After I finished Talbot’s book, I reread James Douglass’s JFK and the Unspeakable, which provides a lucid argument for why Kennedy had to die. The short answer is that he wanted to end the Cold War, Vietnam, and deescalate nuclear arms. He also wanted to shutter the CIA. Kennedy never trusted military leadership after the Bay of Pigs and he refused to be alone in a room with generals. He would instead rely heavily on advice from his brother Robert. JFK initiated back-channel communications with Khrushchev. Taped conversations and letters exist. Douglass points to this speech as the day the president signed his own death sentence.

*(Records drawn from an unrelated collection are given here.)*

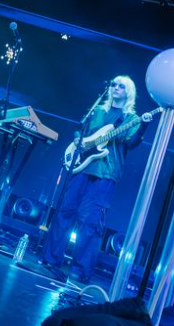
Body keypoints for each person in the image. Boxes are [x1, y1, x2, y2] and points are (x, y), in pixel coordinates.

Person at [40, 76, 153, 283]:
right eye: (114, 85)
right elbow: (80, 129)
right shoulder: (98, 111)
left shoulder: (130, 118)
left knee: (90, 221)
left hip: (106, 172)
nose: (116, 88)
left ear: (128, 92)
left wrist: (144, 126)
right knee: (65, 211)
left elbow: (131, 144)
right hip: (81, 167)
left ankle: (81, 270)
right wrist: (78, 139)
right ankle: (51, 259)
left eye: (121, 86)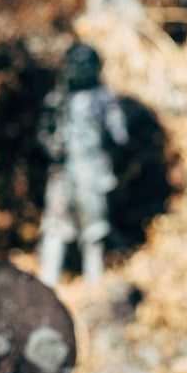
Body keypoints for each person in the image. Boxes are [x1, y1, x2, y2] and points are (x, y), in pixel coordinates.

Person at [38, 43, 129, 287]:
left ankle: (94, 283)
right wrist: (51, 146)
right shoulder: (57, 98)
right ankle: (47, 282)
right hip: (62, 172)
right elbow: (44, 133)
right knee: (54, 227)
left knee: (95, 230)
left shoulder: (104, 99)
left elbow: (120, 136)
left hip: (93, 171)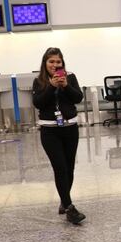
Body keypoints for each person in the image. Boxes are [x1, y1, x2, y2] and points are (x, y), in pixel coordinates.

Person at [32, 47, 85, 225]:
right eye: (51, 61)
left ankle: (64, 200)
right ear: (45, 63)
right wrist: (51, 86)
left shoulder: (70, 78)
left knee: (69, 168)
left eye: (58, 61)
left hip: (70, 128)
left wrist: (65, 86)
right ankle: (70, 208)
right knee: (60, 168)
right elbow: (38, 103)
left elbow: (78, 98)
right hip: (49, 131)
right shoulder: (39, 82)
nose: (55, 65)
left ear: (62, 63)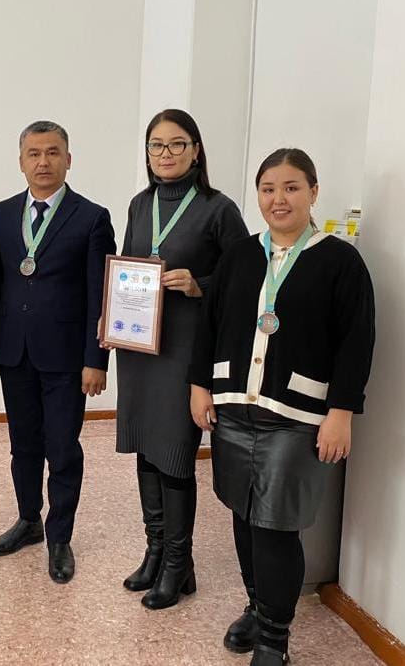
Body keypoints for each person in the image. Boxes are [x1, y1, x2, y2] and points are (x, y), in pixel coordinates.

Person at [189, 149, 375, 665]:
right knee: (243, 515)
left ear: (313, 192)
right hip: (233, 407)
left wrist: (341, 413)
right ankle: (256, 606)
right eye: (268, 188)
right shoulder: (240, 256)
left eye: (291, 187)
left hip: (295, 417)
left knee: (275, 526)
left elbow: (356, 343)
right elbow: (209, 325)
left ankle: (275, 637)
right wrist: (199, 386)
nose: (279, 199)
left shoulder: (339, 261)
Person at [114, 109, 248, 610]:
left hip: (185, 351)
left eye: (176, 144)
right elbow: (126, 267)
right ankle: (155, 552)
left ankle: (178, 563)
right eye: (156, 145)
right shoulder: (139, 204)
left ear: (196, 150)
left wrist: (199, 284)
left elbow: (246, 280)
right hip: (140, 349)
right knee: (146, 447)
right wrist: (111, 315)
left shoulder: (219, 209)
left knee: (173, 452)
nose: (165, 154)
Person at [0, 120, 116, 583]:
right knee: (23, 445)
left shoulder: (91, 217)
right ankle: (28, 520)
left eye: (53, 152)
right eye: (34, 153)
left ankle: (59, 536)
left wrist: (95, 360)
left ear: (68, 159)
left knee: (62, 448)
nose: (43, 162)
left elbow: (100, 294)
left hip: (66, 358)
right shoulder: (3, 213)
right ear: (21, 161)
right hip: (15, 352)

I concluded my binge with two books: Graham Greene’s The Quiet American and C. Richard Allen’s RFK: His Words for Our Times. The Greene novel is my favorite of his work because it showcases the dangers of American naivete. The novel’s title inspired my own story in Vautrin. It is no small irony that while Greene was writing the novel in Hanoi, JFK and RFK were in Vietnam. A letter exists between the brothers that shows both men agreed that a war in Vietnam was neither winnable nor sustainable.
I was never a fan of RFK until I read Allen’s compilation of letters, arranged chronologically. My initial assessment of RFK was that he was arrogant and guilty of dichotomous thinking. He saw everything in terms of black or white. He was incapable of seeing gray and was rather apoplectic about ambiguity, which is how I wrote him in my third Company Files novel, The Devil’s Music. The letters showcase a remarkable and stunning transformation, a journey into wisdom. Where his brother was aloof and ultimately unknowable, RFK was sensitive and compassionate. His brother’s death radicalized him. He wore his heart on his sleeve. He was troubled by a country divided, the chasm between those with extreme wealth and those who had nothing; he was especially offended by the poverty he saw firsthand in rural America. You can’t help but be moved to tears when he says the shanties of Mississippi were worse than anything he’d seen in Africa.

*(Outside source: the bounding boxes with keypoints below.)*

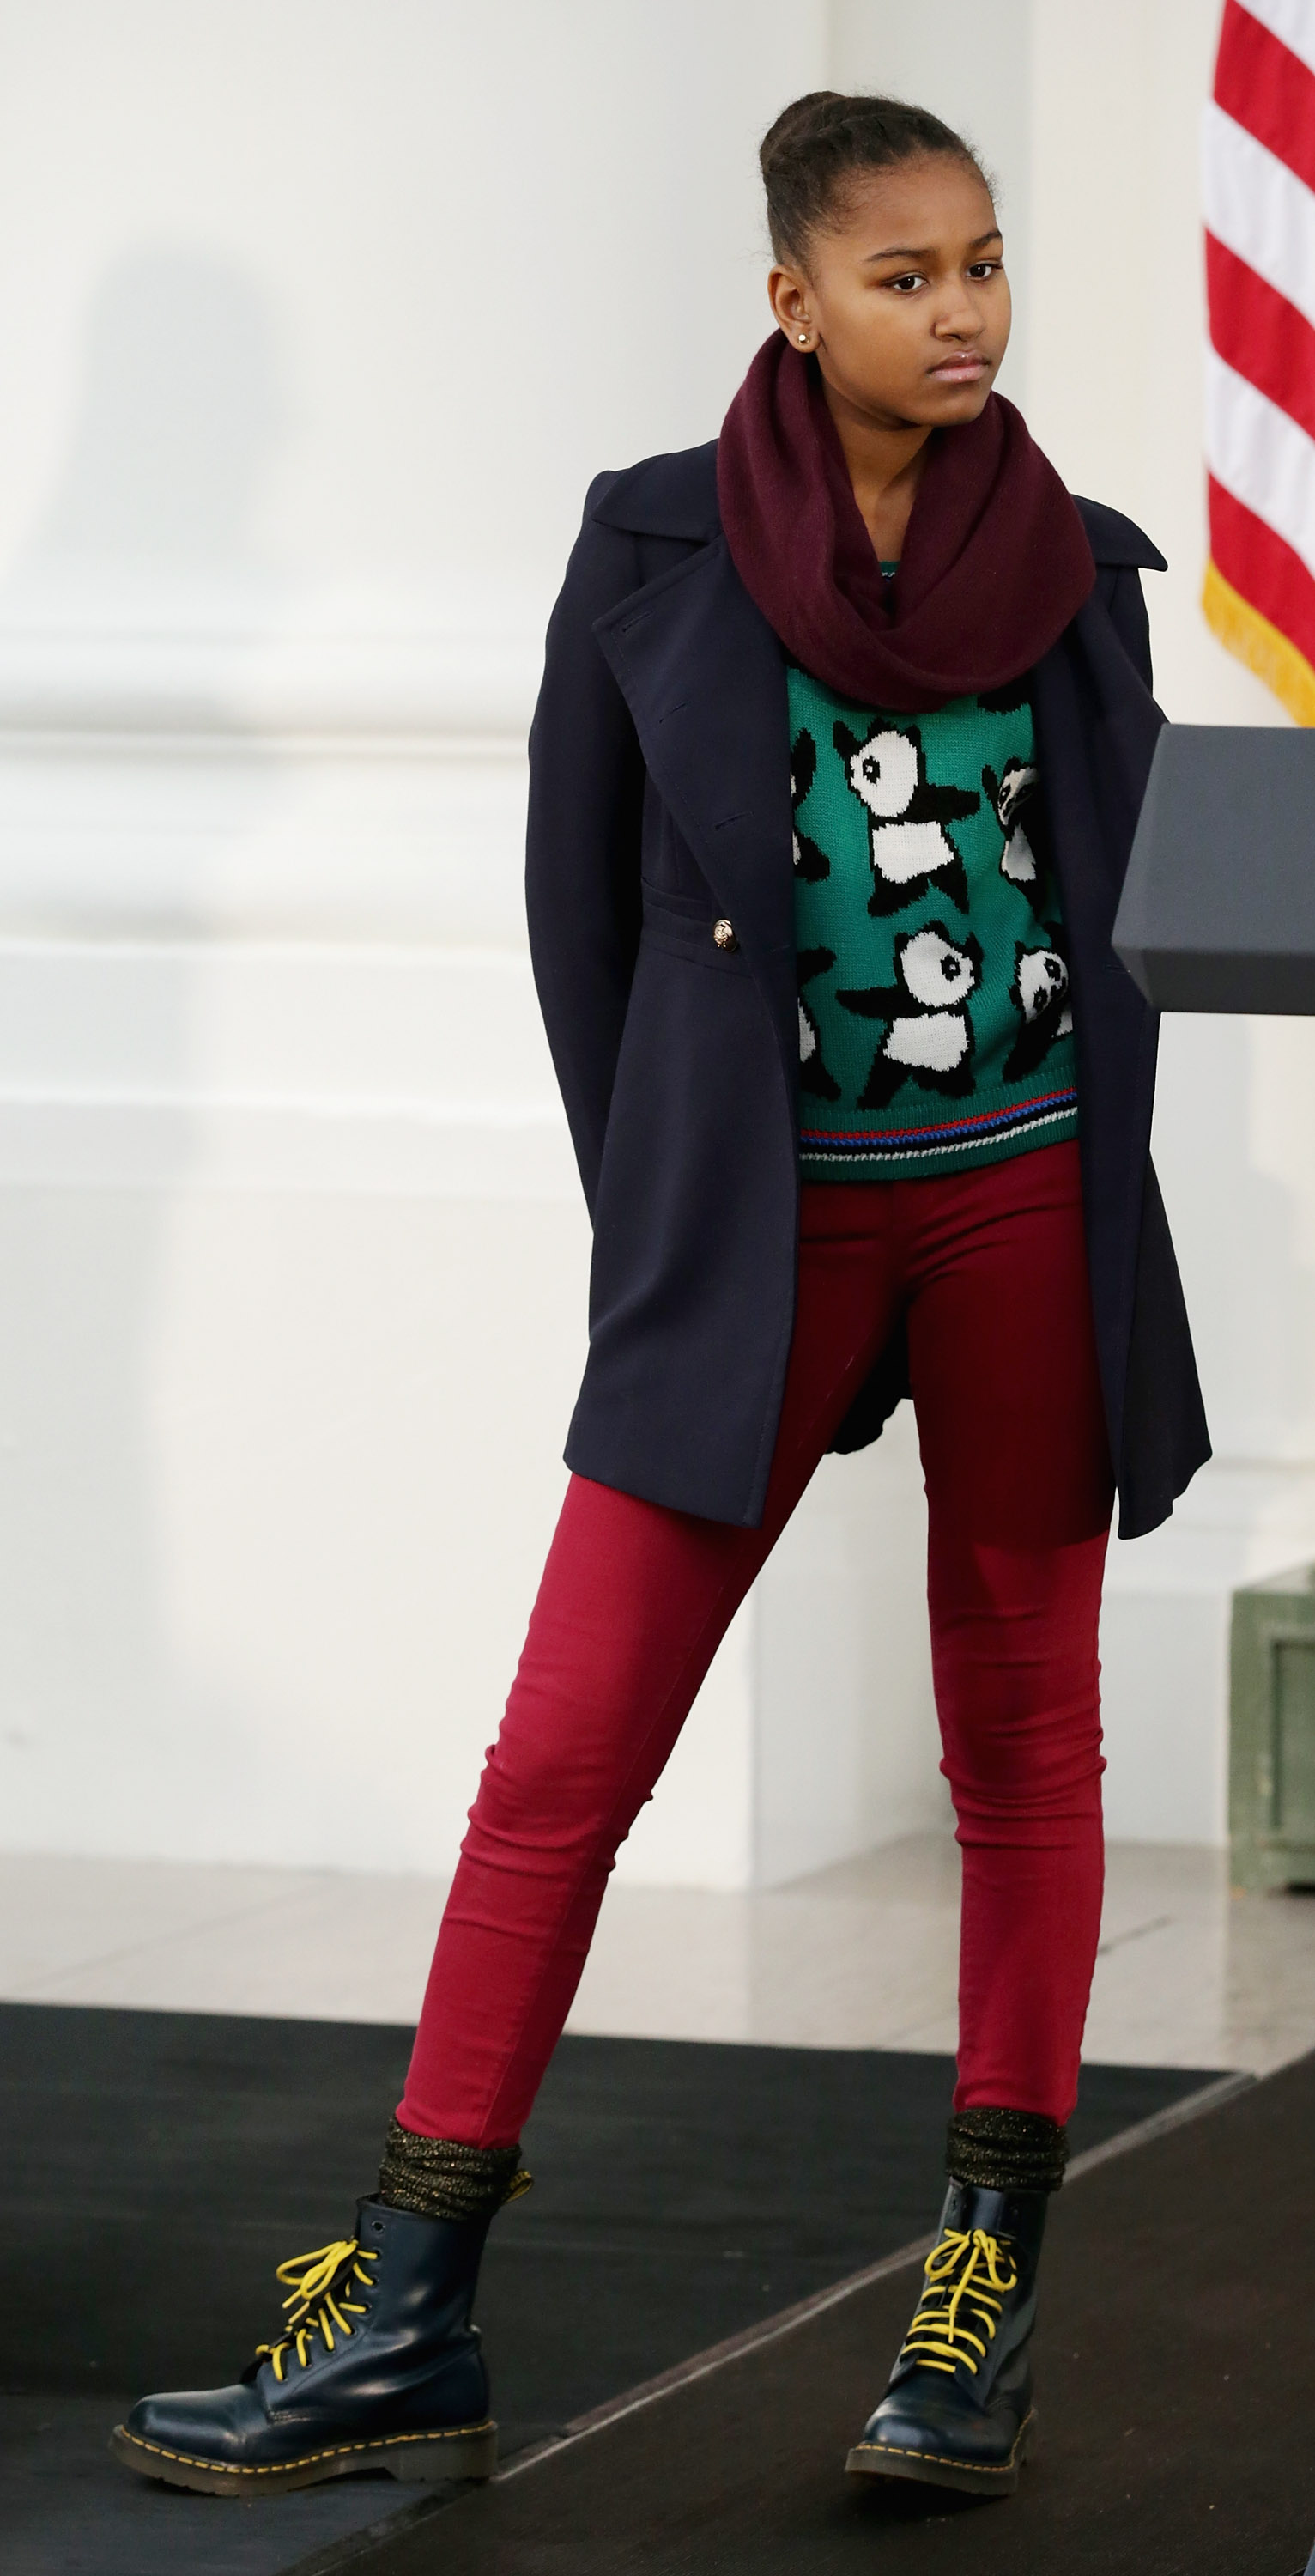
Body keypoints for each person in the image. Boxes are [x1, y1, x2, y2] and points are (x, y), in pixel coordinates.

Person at [112, 90, 1209, 2506]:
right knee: (559, 1760)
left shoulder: (1083, 570)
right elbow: (575, 919)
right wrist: (672, 1223)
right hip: (766, 1219)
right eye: (903, 272)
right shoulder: (650, 552)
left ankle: (975, 2302)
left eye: (985, 263)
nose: (959, 310)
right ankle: (409, 2302)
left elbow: (1134, 904)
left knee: (1020, 1741)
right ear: (790, 298)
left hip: (1022, 1193)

Dulles made me recoil in horror, at the magnitude of Evil incarnate. In November of 1963, the country lost whatever innocence it had, and by June 1968, buried it. I end this with these words RFK used when he spoke the night Martin Luther King, Jr. died:
“And even in our sleep, pain which cannot forget falls drop by drop upon the heart, until in our own despair, against our will, comes wisdom through the awful grace of God.”
4 comments:
Thanks, Gabriel — some great recommendations.

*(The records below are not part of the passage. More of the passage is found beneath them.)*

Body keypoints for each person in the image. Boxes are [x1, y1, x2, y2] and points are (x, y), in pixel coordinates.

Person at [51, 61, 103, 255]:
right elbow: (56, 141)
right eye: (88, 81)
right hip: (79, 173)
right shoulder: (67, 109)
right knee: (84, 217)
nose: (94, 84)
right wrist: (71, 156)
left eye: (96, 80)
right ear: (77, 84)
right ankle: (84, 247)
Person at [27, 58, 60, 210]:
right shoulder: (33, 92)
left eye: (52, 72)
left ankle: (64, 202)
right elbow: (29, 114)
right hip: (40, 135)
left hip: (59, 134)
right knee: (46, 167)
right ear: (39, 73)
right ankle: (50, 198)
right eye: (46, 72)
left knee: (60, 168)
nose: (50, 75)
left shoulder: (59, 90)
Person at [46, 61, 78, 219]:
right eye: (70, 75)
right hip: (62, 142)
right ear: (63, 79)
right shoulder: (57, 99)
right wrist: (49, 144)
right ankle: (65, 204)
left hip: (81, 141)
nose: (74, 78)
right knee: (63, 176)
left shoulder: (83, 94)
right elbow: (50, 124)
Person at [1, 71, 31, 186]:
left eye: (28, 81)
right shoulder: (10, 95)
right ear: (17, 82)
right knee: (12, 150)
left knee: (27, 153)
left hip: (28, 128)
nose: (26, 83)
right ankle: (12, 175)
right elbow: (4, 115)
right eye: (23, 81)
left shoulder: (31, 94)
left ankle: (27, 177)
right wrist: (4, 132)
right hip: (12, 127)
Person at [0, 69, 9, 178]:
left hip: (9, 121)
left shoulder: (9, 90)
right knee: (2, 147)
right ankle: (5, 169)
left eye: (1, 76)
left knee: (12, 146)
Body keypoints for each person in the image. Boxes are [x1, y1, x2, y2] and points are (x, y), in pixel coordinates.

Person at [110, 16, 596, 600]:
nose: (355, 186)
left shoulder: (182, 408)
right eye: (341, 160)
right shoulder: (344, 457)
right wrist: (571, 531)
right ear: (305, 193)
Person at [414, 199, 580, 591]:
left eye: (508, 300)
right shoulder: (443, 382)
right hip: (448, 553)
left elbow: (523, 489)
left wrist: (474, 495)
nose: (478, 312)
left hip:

You my friend have a fascinating mind. Americans have the most amazing ability to regain, or pretend to regain their innocence, clutching imagined pearls they say things like "Slavery wasn't all bad, some slave got job skills." And we don't burn the country to ground.
I look forward to what this reading becomes in your writing.
I've never been the biggest Graham Green fan but The Quiet American is an exception. Fascinating to read to what another quiet American thinks of it. Cx
Thank you, Josh and Catriona. As for Graham Greene, I do feel his Catholicism gets in the way of his writing (feel the same with CS Lewis and Mary McCarthy). The man lived an intriguing life of numerous contradictions, such as living on/off with a mistress for years, and a friendship with Kim Philby. Humans be complicated.